Unlike most Canadian magazines, Maclean’s (the nation’s oldest newsweekly) is run by a huge multi-media corporation. When they and their star columnist, Mark Steyn, were hit by a three-way HRC complaint by a radical Muslim group (citing Steyn’s “hateful” articles about Muslim immigration to Western nations), they hired the best legal team available. Meanwhile, Steyn (who calls himself “a one man global content provider”) set about skewering the absurdities of his case for his devoted international readership. And absurdities were thick on the Vancouver ground. When Steyn’s case was heard this spring in British Columbia, some comments posted at a popular Catholic Internet site based in the United States, Catholic Answers, were read into evidence against him.

The bizarre development was reported by Pete Vere for the Web site Catholic Exchange in an article entitled “Catholicism- A Hate Crime in Canada?”:

The alleged poster [of the message], who is an American writing from America, was commenting on an article written by Mark Steyn — a Canadian author who now lives in New Hampshire. The tribunal accepted this posting as evidence that Steyn promoted ‘hatred’.

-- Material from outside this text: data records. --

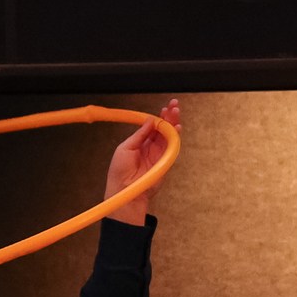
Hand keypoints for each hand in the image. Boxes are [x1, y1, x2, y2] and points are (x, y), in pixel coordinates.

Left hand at [104, 95, 180, 223]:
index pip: (152, 126)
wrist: (125, 190)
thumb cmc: (120, 171)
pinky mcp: (164, 163)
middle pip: (163, 129)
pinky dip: (175, 138)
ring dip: (174, 124)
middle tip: (174, 105)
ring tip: (176, 112)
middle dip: (169, 116)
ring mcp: (159, 155)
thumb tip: (149, 121)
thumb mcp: (125, 147)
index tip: (164, 107)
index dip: (159, 116)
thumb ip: (139, 134)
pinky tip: (177, 128)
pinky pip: (172, 148)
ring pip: (169, 136)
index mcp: (139, 142)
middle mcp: (150, 147)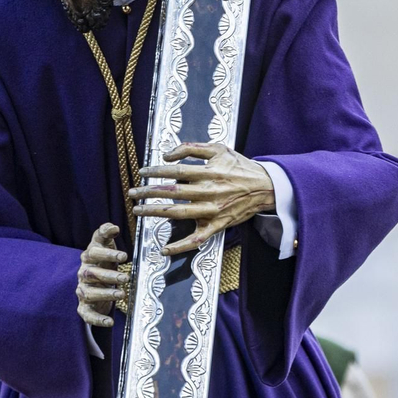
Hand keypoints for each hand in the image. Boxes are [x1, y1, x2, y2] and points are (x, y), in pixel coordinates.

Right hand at [76, 223, 128, 328]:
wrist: (96, 283)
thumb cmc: (104, 262)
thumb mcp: (106, 246)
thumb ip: (106, 234)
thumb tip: (112, 226)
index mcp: (89, 256)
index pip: (94, 251)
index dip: (107, 252)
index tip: (124, 255)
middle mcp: (83, 272)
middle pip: (92, 273)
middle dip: (108, 275)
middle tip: (125, 278)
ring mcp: (82, 290)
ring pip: (90, 292)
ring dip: (106, 294)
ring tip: (122, 294)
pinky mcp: (84, 306)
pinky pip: (88, 314)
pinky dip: (98, 319)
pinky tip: (110, 321)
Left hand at [128, 141, 274, 254]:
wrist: (265, 187)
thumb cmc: (239, 166)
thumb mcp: (218, 149)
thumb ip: (191, 148)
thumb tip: (167, 155)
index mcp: (209, 172)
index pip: (175, 171)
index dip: (156, 172)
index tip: (142, 172)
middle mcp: (209, 192)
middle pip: (172, 193)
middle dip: (148, 193)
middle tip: (132, 193)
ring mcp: (212, 211)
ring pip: (179, 214)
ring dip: (155, 213)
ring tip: (138, 211)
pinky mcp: (217, 226)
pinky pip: (196, 240)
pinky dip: (180, 247)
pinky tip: (164, 249)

Imagine that! Canada’s human rights tribunals are now attempting to prosecute a case against an American resident, based upon what an American citizen allegedly posted to a mainstream American Catholic website. What passes for mainstream Catholic discussion in America is now the basis for a hate complaint in Canada.

Not a few angry Catholic Answers chat room regulars were outraged at the implication that agents of a foreign country were monitoring their online communication.

Canada’s small community of religious publishers is watching the Steyn case with interest as well. After all, the Muslim complainants are demanding that the government force Maclean’s to print their self-penned rebuttal to Steyn’s piece—essentially 5,000 words of Islamist propaganda—completely unedited and unvetted, even by inhouse defamation lawyers. If successful, this unprecedented demand would thereafter force Catholic media to carry gay rights or pro abortion propaganda, or even anti-Catholic screeds. (Incidentally: Because Christians are still a “privileged” numerical majority in Canada, and not an ethnic, cultural or sexual minority group, they are barred from fi ling HRC complaints.)

Fortunately, a Human Rights tribunal in another jurisdiction declined to hear the case against Maclean’s, but issued a troubling statement explaining why. As Joe Sinasac, editor of Toronto’s Catholic Register, editorialized:

The Ontario commission decided it was not allowed by law to investigate the complaint as it has no jurisdiction over the content of articles in the media. That should have been the end of the matter. But not for [OHRC chief Barbara] Hall and her commission.

Instead, Hall went on to, well, essentially issue a verdict on the complaint. She described the article in Maclean’s ‘and others like it’ as examples of racism and Islamophobia….

This is a shocking statement for a supposedly disinterested public adjudicator to make on a contested issue…. Those who believe strongly in religious freedom should be equally concerned about freedom of speech. Both are under serious attack in Canada in 2008.

As we have seen, in today’s Internet age, the biased, anti-Catholic decisions of Canada’s Human Rights Commissions impact American Catholics as well. And the system is no respecter of persons—even bishops and priests are targets. Americans have their own burgeoning anti-Christian “Human Rights” bureaucracy to contend with. But with luck, they will learn a lesson from their neighbors to the north and start fi ghting back while they still can.